[Start of Attachment]

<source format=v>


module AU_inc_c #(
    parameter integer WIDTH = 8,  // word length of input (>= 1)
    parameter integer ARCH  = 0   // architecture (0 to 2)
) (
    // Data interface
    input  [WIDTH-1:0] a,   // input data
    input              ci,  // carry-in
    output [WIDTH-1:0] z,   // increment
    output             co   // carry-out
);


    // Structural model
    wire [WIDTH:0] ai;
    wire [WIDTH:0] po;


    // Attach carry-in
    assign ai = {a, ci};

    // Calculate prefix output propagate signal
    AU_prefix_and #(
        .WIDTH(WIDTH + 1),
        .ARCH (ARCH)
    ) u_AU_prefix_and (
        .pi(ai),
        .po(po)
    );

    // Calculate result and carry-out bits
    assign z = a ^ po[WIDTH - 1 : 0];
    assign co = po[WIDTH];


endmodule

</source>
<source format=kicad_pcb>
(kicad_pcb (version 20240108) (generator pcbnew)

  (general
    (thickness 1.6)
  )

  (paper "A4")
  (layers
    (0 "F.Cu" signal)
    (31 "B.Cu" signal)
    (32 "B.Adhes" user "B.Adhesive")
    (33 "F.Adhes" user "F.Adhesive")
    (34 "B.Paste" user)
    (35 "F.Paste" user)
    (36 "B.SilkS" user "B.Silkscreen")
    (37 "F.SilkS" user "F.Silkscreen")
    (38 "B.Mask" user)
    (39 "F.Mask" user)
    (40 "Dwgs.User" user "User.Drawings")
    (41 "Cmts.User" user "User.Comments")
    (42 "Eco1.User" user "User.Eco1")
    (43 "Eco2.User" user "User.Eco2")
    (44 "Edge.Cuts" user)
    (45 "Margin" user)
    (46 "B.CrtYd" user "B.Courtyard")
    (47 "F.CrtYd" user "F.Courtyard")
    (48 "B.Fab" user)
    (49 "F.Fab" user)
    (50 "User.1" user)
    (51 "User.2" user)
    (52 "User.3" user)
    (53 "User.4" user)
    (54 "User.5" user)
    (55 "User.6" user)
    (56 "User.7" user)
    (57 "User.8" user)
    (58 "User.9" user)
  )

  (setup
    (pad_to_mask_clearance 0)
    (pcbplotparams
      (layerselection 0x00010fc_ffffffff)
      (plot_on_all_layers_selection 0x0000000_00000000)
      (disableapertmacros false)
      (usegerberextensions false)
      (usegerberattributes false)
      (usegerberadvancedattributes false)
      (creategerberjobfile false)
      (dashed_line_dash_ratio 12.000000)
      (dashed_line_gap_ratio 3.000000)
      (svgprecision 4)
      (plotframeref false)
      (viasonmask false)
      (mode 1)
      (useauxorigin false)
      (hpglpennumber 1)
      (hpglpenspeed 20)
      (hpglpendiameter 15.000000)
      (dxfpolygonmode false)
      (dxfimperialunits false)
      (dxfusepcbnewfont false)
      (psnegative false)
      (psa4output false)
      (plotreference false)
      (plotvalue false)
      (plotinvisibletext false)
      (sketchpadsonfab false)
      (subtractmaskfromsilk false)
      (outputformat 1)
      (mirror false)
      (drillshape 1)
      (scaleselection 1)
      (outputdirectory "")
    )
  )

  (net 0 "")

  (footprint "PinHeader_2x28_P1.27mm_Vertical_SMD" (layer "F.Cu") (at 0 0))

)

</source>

[End of Attachment]
[Start of Attachment]

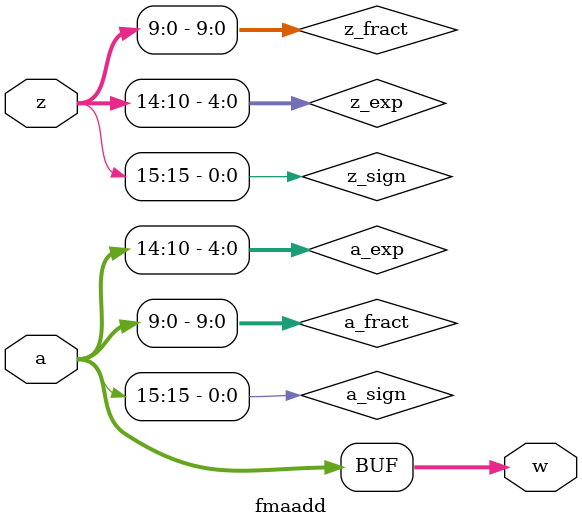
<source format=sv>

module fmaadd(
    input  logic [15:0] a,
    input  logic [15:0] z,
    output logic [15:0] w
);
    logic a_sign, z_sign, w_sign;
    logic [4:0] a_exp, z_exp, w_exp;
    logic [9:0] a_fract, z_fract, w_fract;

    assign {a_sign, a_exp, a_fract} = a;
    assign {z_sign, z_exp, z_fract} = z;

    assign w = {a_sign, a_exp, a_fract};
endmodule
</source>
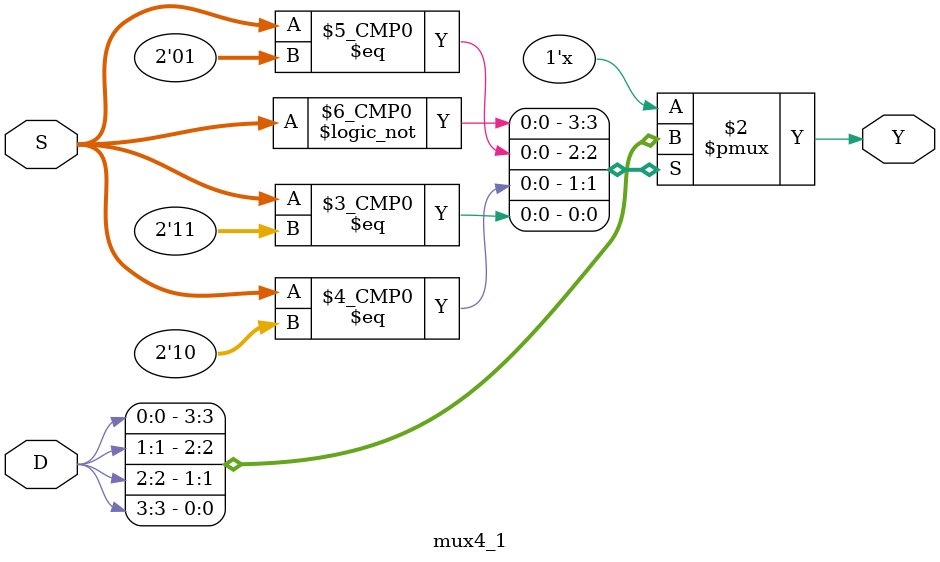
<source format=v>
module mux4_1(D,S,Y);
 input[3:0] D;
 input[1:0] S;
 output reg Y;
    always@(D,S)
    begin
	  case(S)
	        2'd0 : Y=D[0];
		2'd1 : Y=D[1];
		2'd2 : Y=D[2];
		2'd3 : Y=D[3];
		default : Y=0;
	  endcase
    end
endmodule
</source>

[End of Attachment]

# EXERCISE OBJECTIVE
Whichever lines of the records above hold the word "SilkS" should all be copied out.

# TASK SOLUTION
    (36 "B.SilkS" user "B.Silkscreen")
    (37 "F.SilkS" user "F.Silkscreen")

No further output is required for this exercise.